Normal Memory Problems

Research indicates that benign, or normal, forgetfulness might be part of the normal aging process and usually begins in early middle age. Most people have some experience forgetting names, appointments or where they left their keys. However, normal forgetfulness differs from Alzheimer’s disease in some very important ways. The Alzheimer’s patient will become lost in familiar surroundings; forget names of familiar people; have problems handling money; forget how to dress, read or write; and will lose the ability to perform basic tasks such as using a key or radio.


Many older adults suffer memory loss, but never receive proper medical attention because of the belief that it is a normal part of the aging process. There are more than 60 medical conditions that have symptoms that mimic Alzheimer’s disease and may cause memory problems. Below are a few of the conditions, which are considered to be successfully treatable.

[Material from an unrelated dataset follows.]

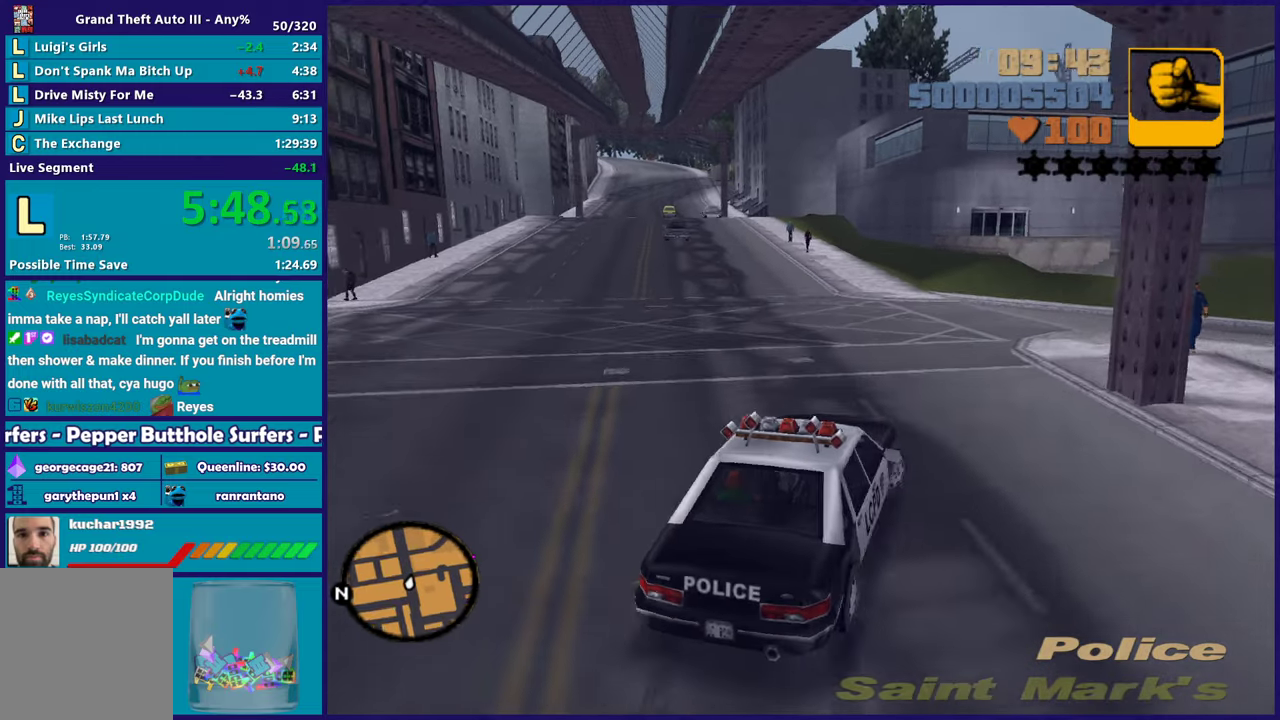
{"dt_ms": 500, "buttons": ["R2"], "left_stick": "left", "right_stick": "center", "button_events": [[400, "R2", "down"]]}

Early diagnosis and treatment may improve memory.

Poor Nutrition

Body chemistry can become imbalanced from the “tea and toast” syndrome, eating meals lacking the full range of necessary nutrients.


Many people do not drink enough fluids, or they consume primarily caffeine beverages that flush fluids out of the body.

Fluctuation in Blood Sugar

People who develop diabetes late in life may go for years without realizing they should ask their physician to check their blood sugar.

Thyroid Deficiency

Possible thyroid deficiency can be checked by a physician and remedied with medication.


Urinary tract or bladder infections are the most common infection, but any infection can cause memory loss.

Medication Combinations

Taking multiple pills every day can result in mix-ups or medication interactions.

Medication Toxicity

Occasionally, too much medication accumulates in the blood. For example, digoxin (Lanoxin) is a heart medication which can become toxic.


Some people lose interest in others and become confused when they get depressed. Antidepressant medication may help significantly.

Sensory Losses

Loss of hearing or sight may interfere with orientation to time and place.

Lung Disease

Memory loss may completely resolve when the person receives oxygen treatments.


Tumors in the brain, liver, or other organs can lead to memory loss. Prompt diagnosis may mean that the tumor can be removed or reduced through treatment.

Toxic House

Furnaces sometimes malfunction and leave carbon monoxide in the air, producing confusion and sleepiness. Fixing the furnace may restore alertness.